01. 10. 2019

Smart Grids: Communication and Electrical Systems joining forces for a digital future

By Dr José Luis Domínguez-García, IREC

The energy sector (especially the electrical) is changing its paradigm. This change is led by the disruption occurred in both communication and electrical system. These includes of the renewable energies, energy storage, the integration of technologies of information and communication (TIC) and internet, which has ignited the evolution of the classic distribution grid to the Smart Grid, and still continue evolving to the future Digital Grid.

Additionally, several classic loads have become controllable and new active agents have arisen with the aim of participating in the grid management, like consumers which have evolved to prosumers, electric vehicles or energy storage systems; including large consumers as hospitals and tertiary buildings (by managing its generators and the thermal consumptions of the building). These new technologies have provided new capabilities (enhanced controllability and observability of the grid, better management, increased flexibility, etc.), making the grid “smarter” with enough intelligence to be able to make self-decisions.

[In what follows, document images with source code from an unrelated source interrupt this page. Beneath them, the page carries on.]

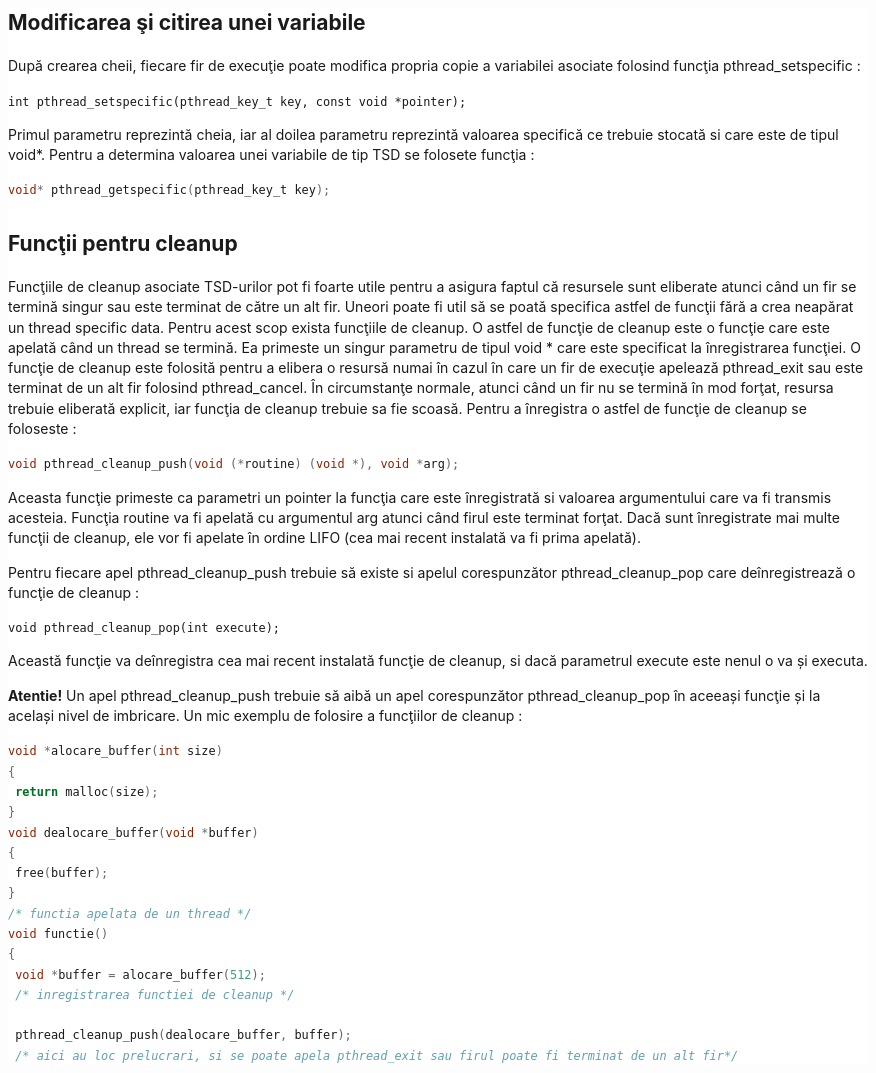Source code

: ## Modificarea şi citirea unei variabile
După crearea cheii, fiecare fir de execuţie poate modifica propria copie a variabilei asociate folosind funcţia pthread_setspecific :
```
int pthread_setspecific(pthread_key_t key, const void *pointer);
```
Primul parametru reprezintă cheia, iar al doilea parametru reprezintă valoarea specifică ce trebuie stocată si care este de tipul void*.
Pentru a determina valoarea unei variabile de tip TSD se folosete funcţia :
```c
void* pthread_getspecific(pthread_key_t key);
```

## Funcţii pentru cleanup
Funcţiile de cleanup asociate TSD-urilor pot fi foarte utile pentru a asigura faptul că resursele sunt eliberate atunci când un fir se termină singur sau este terminat de către un alt fir. Uneori poate fi util să se poată specifica astfel de funcţii fără a crea neapărat un thread specific data. Pentru acest scop exista funcţiile de cleanup.
O astfel de funcţie de cleanup este o funcţie care este apelată când un thread se termină. Ea primeste un singur parametru de tipul void * care este specificat la înregistrarea funcţiei.
O funcţie de cleanup este folosită pentru a elibera o resursă numai în cazul în care un fir de execuţie apelează pthread_exit sau este terminat de un alt fir folosind pthread_cancel. În circumstanţe normale, atunci când un fir nu se termină în mod forţat, resursa trebuie eliberată explicit, iar funcţia de cleanup trebuie sa
fie scoasă.
Pentru a înregistra o astfel de funcţie de cleanup se foloseste :
```c
void pthread_cleanup_push(void (*routine) (void *), void *arg);
```
Aceasta funcţie primeste ca parametri un pointer la funcţia care este înregistrată si valoarea argumentului care va fi transmis acesteia. Funcţia routine va fi apelată cu argumentul arg atunci când firul este terminat forţat.
Dacă sunt înregistrate mai multe funcţii de cleanup, ele vor fi apelate în ordine LIFO (cea mai recent instalată va fi prima apelată).

Pentru fiecare apel pthread_cleanup_push trebuie să existe si apelul corespunzător
pthread_cleanup_pop care deînregistrează o funcţie de cleanup :
```
void pthread_cleanup_pop(int execute);
```
Această funcţie va deînregistra cea mai recent instalată funcţie de cleanup, si dacă parametrul execute este nenul o va și executa.

**Atentie!** Un apel pthread_cleanup_push trebuie să aibă un apel corespunzător pthread_cleanup_pop în aceeași funcţie și la același nivel de imbricare.
Un mic exemplu de folosire a funcţiilor de cleanup :
```c
void *alocare_buffer(int size)
{
 return malloc(size);
}
void dealocare_buffer(void *buffer)
{
 free(buffer);
}
/* functia apelata de un thread */
void functie()
{
 void *buffer = alocare_buffer(512);
 /* inregistrarea functiei de cleanup */

 pthread_cleanup_push(dealocare_buffer, buffer);
 /* aici au loc prelucrari, si se poate apela pthread_exit sau firul poate fi terminat de un alt fir*/
```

But, not all that glitters is gold, and this disruption also posed new challenges, still unknown in the electrical systems, but very well known in Computer Science as cybersecurity. The electrical system always made use of communication systems but normally under private and isolated networks, which could be only approached by connecting directly to it. The use of the internet to share information creates the bridge to this. Thus, the electrical system must be able to manage two different worlds (at different layers) as the physical and the cyber are.

In addition, this new paradigm is creating a strong dependency among both worlds, since the communication network requires energy supply to work, but also a problem on communications may lead to misleading information about the grid status.

In this regard, increasing resilience and coordinated cross-sectorial operations are of great relevance. Thus, RESCCUE is providing solutions and answers to such questions. Finally, it is worth noting that security of the electrical system (as critical infrastructure) is a must, and both interdisciplinary and intersectoral research must be part of the solution.